ERIC Number: ED182760
Record Type: RIE
Publication Date: 1979-Sep
The Orthography of Disaster: Children's Drawings of Wrecked Cars. Technical Report No. 10.
Pariser, David A.
A study was undertaken to determine how children of different ages used drawing to present an atypical situation, to what extent children's responses were governed by their increasing cognitive competence, and to what extent children's responses reflected an increasingly articulate grasp of the medium itself. A total of 137 children in kindergarten through sixth grade were asked to make pairs of drawings of an unwrecked and a wrecked car. Each child's drawings were compared to identify the kinds of graphic devices used to mark the condition of the car. Proceeding from J. S. Bruner, R. R. Olver, and P. Greenfield's distinction between enactive, ikonic, and symbolic modes of thought, two kinds of line quality were identified: gestural line (highly enactive) and distorted line (iknoic/symbolic). On this task, the use of enactive line decreased as a function of age and the use of ikonic/symbolic line increased with age. Younger children reverted to the enactive mode, relying heavily on the manner in which the image was made to mark the condition of the car.
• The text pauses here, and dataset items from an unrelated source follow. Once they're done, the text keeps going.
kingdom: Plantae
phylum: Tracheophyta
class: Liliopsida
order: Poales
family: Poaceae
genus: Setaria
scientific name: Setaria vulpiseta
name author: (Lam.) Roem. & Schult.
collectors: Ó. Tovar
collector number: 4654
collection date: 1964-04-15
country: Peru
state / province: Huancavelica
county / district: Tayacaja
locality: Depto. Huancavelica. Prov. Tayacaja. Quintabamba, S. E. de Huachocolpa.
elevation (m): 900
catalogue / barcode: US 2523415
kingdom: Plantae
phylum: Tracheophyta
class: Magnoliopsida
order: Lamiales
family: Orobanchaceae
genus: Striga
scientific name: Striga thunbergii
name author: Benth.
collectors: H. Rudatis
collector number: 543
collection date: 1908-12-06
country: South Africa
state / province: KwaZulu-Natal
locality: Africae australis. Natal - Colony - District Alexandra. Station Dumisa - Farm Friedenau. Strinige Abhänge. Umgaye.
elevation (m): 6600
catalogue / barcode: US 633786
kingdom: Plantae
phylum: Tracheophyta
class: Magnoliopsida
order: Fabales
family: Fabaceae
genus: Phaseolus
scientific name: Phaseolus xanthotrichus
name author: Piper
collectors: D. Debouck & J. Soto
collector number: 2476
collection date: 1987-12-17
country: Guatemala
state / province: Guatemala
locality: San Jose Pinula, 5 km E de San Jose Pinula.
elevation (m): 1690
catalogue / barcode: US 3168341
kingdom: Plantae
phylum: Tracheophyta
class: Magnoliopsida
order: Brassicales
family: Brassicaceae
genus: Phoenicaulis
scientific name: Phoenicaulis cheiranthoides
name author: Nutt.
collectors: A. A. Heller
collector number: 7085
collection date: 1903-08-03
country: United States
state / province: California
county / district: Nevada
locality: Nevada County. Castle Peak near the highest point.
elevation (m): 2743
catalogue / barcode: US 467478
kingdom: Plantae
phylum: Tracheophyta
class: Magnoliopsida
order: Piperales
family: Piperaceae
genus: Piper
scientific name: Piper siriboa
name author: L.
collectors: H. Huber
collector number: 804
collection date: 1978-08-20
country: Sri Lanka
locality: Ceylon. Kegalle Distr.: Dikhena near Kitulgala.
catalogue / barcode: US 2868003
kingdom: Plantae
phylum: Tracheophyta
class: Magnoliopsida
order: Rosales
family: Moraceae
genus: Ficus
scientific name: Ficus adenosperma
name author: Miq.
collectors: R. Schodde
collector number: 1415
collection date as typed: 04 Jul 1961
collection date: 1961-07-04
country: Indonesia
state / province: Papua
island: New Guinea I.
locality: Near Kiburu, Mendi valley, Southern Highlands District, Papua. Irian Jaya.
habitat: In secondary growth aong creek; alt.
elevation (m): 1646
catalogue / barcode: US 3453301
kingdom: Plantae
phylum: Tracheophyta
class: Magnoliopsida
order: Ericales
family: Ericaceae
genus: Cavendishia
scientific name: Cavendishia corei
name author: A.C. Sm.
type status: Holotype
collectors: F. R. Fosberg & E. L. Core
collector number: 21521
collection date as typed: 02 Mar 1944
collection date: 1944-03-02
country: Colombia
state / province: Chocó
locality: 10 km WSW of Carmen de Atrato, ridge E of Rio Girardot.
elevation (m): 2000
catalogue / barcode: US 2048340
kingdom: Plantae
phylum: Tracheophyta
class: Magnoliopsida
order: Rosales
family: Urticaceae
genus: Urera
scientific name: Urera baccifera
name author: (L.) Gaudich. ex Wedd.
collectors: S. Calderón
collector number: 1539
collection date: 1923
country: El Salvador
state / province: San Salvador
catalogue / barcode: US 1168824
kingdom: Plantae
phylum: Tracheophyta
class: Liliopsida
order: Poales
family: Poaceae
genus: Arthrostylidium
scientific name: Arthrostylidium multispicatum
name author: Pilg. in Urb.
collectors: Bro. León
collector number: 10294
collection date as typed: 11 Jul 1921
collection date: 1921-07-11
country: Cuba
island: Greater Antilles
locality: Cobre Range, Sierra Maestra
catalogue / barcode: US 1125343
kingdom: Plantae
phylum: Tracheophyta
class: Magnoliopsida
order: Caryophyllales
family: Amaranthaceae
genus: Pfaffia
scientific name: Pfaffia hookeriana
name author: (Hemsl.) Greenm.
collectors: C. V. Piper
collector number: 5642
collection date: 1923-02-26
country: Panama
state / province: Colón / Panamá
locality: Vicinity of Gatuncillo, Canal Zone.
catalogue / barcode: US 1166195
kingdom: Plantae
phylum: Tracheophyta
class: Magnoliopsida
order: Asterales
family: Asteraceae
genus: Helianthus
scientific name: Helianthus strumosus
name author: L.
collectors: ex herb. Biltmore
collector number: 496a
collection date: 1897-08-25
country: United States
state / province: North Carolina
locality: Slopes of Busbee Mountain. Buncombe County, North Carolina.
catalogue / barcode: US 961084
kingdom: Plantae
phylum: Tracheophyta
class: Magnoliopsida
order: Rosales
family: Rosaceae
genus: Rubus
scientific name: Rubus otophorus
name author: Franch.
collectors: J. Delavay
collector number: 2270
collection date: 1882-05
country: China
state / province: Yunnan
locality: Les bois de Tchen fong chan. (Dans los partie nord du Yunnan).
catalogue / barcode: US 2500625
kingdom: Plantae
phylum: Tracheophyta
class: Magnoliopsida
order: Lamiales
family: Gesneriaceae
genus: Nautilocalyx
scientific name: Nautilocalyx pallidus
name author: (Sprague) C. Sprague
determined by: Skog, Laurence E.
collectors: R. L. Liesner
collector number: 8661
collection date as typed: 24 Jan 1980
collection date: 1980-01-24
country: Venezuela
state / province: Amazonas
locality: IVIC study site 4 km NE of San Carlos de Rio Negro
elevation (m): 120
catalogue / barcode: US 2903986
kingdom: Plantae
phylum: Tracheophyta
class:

Older children understood that the image itself--the residue of drawing activity--and not just the activity itself, must be changed if the image is to convey information to the viewer. (Author/FL)
Publication Type: Reports - Research
Education Level: N/A
Sponsor: National Inst. of Education (DHEW), Washington, DC.
Authoring Institution: Harvard Univ., Cambridge, MA. Harvard Project Zero.